• _TEXT_
........

The clever insight is to split the sorted array into two groups: smaller elements and larger elements. If we interleave these two groups, we create a "zigzag" pattern where each element is surrounded by elements from a different group.

For instance, if the sorted array is [1, 2, 3, 4, 5, 6], we split it into [1, 2, 3] (smaller half) and [4, 5, 6] (larger half). By interleaving them as [1, 4, 2, 5, 3, 6], each element from the smaller half is surrounded by elements from the larger half and vice versa.

This works because:

  • An element from the smaller half (like 2) is surrounded by elements from the larger half (like 4 and 5). Since both neighbors are larger than 2, their average (4 + 5) / 2 = 4.5 must be greater than 2.
  • Similarly, an element from the larger half is surrounded by smaller elements, so the average of its neighbors will be less than itself.

This guarantees that no element can equal the average of its neighbors.

Learn more about Greedy and Sorting patterns.

........

• _TASK REQUIREMENTS_
[a] Condense the paragraph of the zigzag explanation above that begins "For instance, if the sorted array" into a single sentence that keeps its three arrays and the interleaved result.
[b] In two sentences, summarize the zigzag explanation above.
[c] Pick up the zigzag explanation above from the point where it stops.

• _ENTRIES SUPPLIED_
........

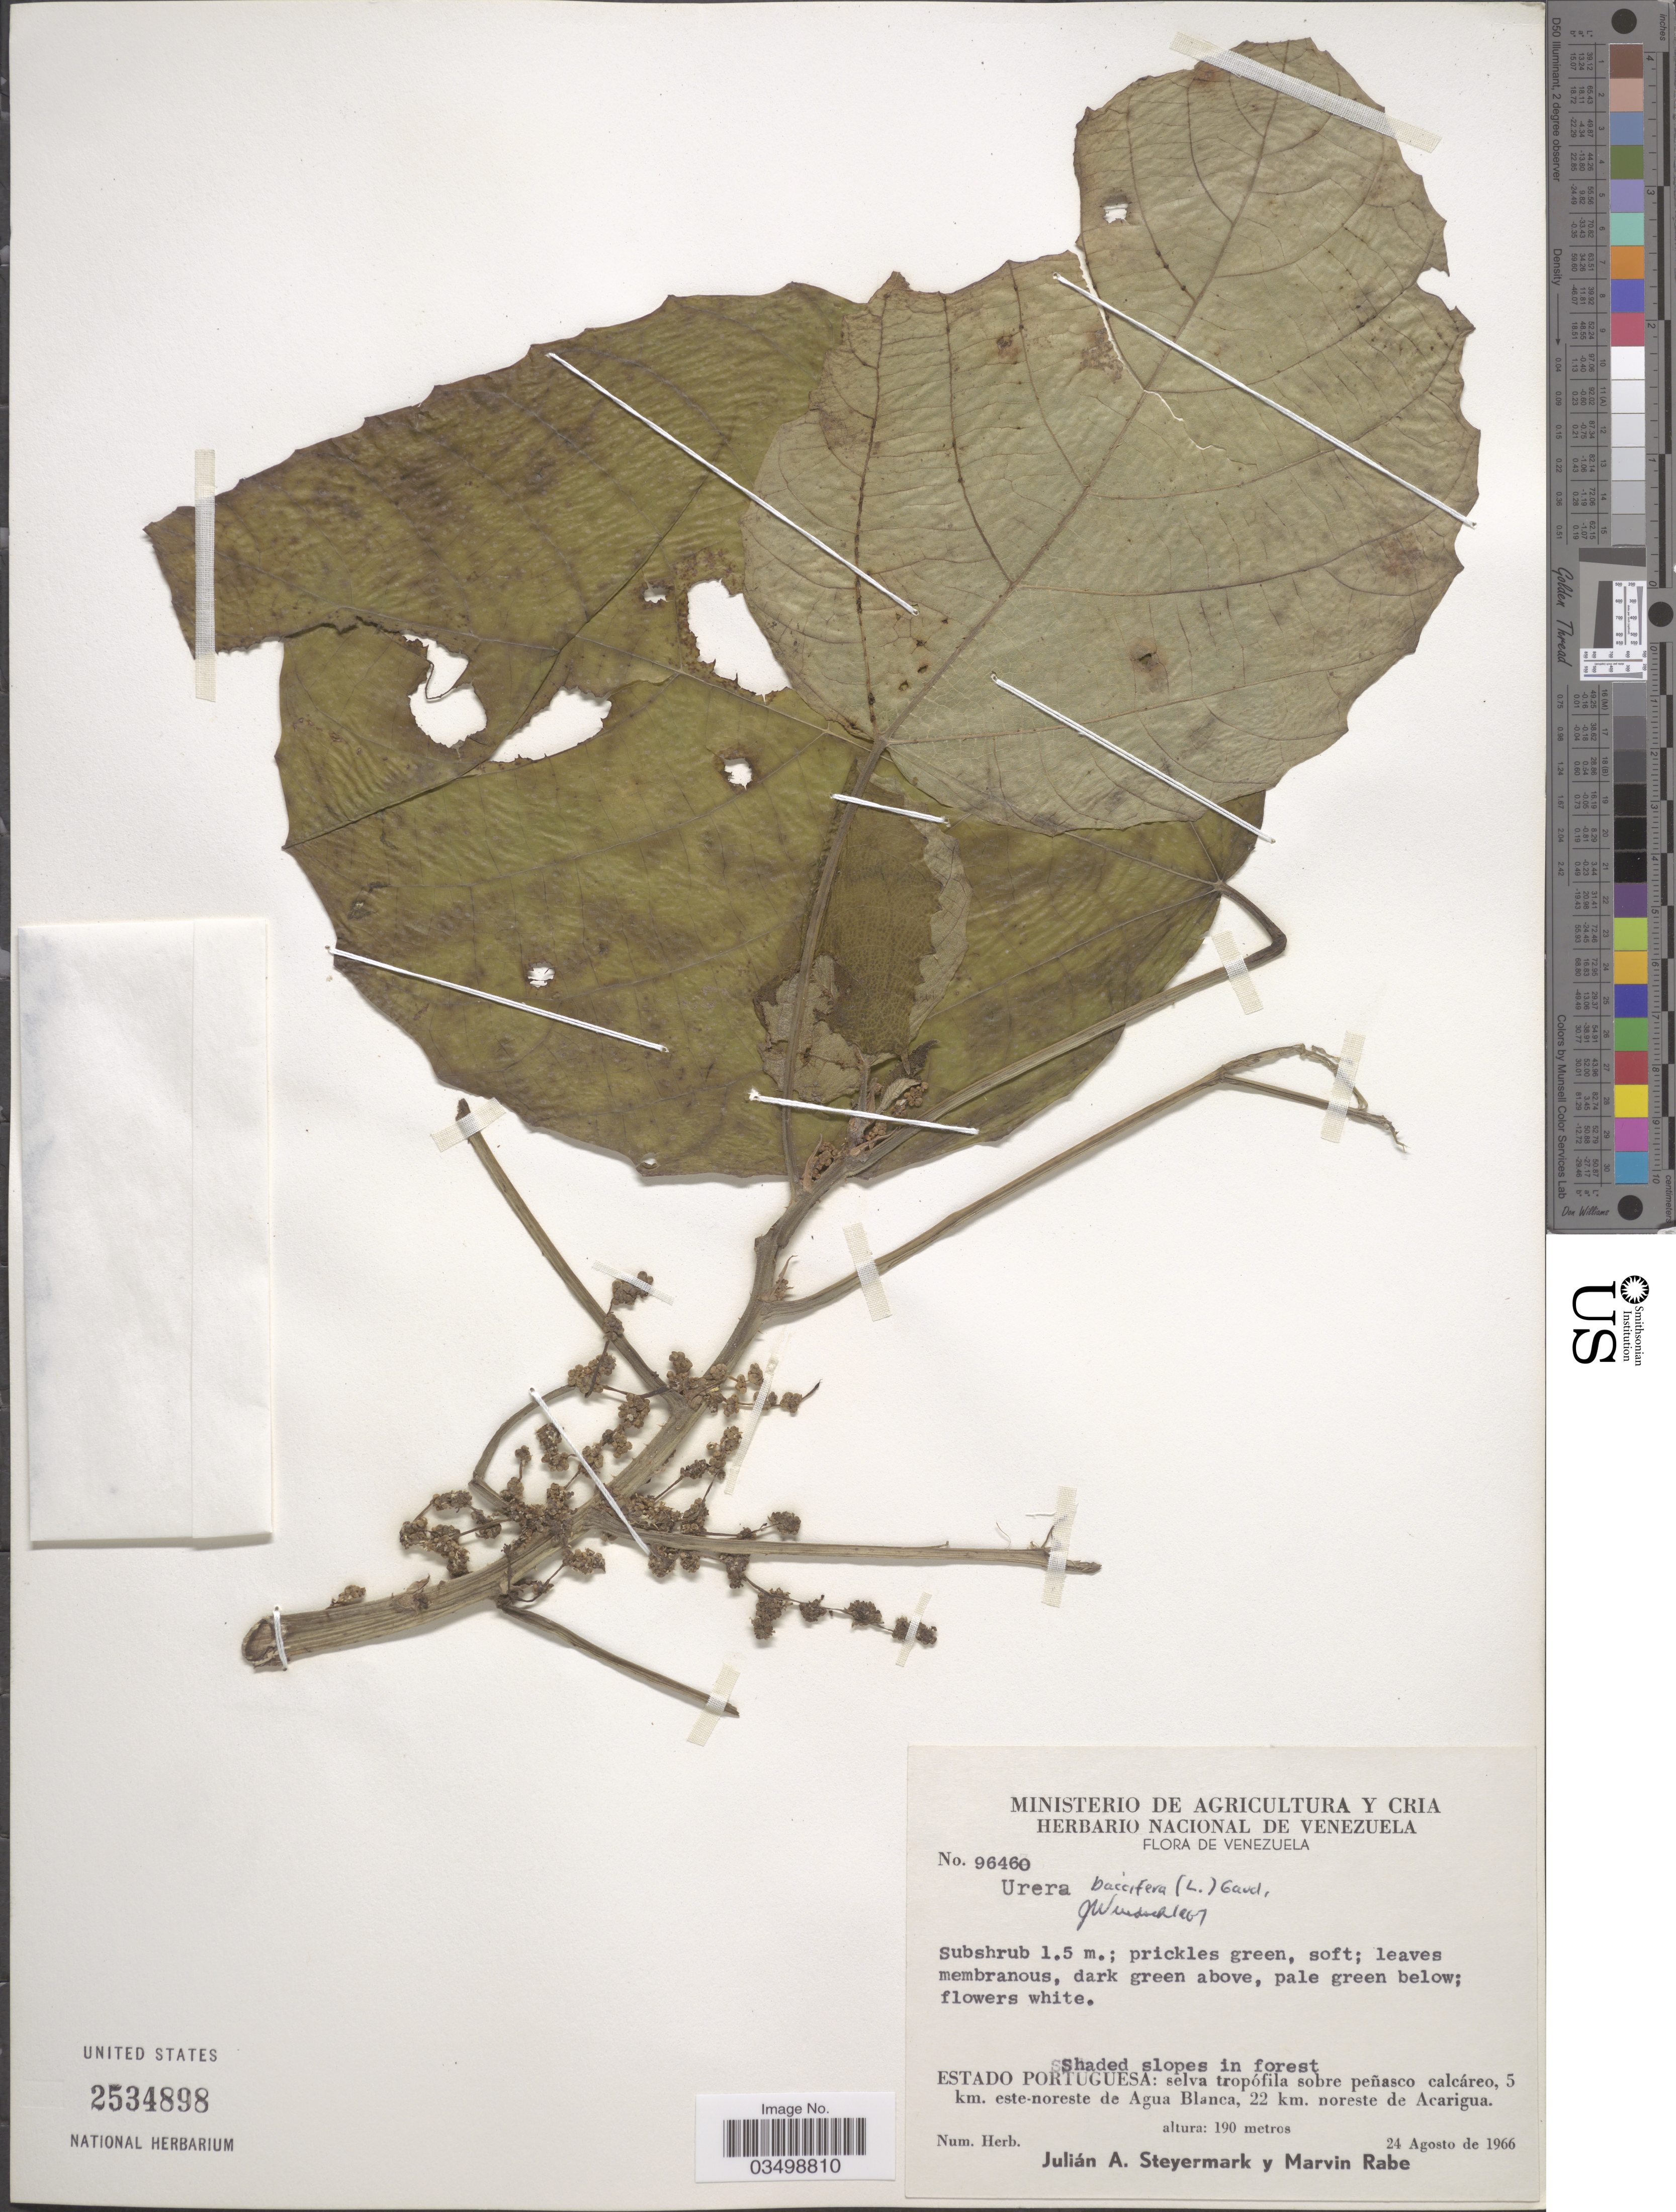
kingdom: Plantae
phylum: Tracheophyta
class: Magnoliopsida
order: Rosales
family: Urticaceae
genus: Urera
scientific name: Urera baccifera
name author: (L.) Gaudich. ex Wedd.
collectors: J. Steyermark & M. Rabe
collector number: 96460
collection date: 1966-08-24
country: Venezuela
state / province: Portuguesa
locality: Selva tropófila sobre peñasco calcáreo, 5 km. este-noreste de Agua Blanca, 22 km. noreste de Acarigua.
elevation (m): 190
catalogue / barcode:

........

• _OUTPUTS FOR THE TASKS_
[a] Sorting [1, 2, 3, 4, 5, 6] into a smaller half [1, 2, 3] and a larger half [4, 5, 6] and interleaving them as [1, 4, 2, 5, 3, 6] places every element between elements from the other half.

[b] Splitting a sorted array into a smaller half and a larger half and interleaving them creates a zigzag pattern in which each element is surrounded by elements from the other group. Because an element from the smaller half has two larger neighbors and an element from the larger half has two smaller ones, no element can equal the average of its neighbors.

[c]
Solution Approach

The implementation follows a straightforward interleaving strategy after sorting:

  1. Sort the array: First, we sort the input array nums in ascending order. This gives us elements arranged from smallest to largest.

  2. Calculate the midpoint: We find the midpoint m = (n + 1) // 2, where n is the length of the array. This divides the sorted array into two parts:

    • First half: indices [0, m-1] containing smaller elements
    • Second half: indices [m, n-1] containing larger elements
  3. Interleave the two halves: We iterate through the first half and alternately place elements from both halves into the result array:

    • For each index i from 0 to m-1:
      • First, append nums[i] (element from the first half)
      • Then, if i + m < n (to handle odd-length arrays), append nums[i + m] (corresponding element from the second half)

The pattern created looks like: [nums[0], nums[m], nums[1], nums[m+1], nums[2], nums[m+2], ...]

For example, with nums = [1, 2, 3, 4, 5, 6]:

  • After sorting: [1, 2, 3, 4, 5, 6]
  • m = (6 + 1) // 2 = 3
  • First half: [1, 2, 3], Second half: [4, 5, 6]
  • Result: [1, 4, 2, 5, 3, 6]

The condition if i + m < n handles odd-length arrays where the first half has one more element than the second half. In such cases, the last element from the first half won't have a corresponding pair from the second half.

This approach has a time complexity of O(n log n) due to sorting, and space complexity of O(n) for the answer array.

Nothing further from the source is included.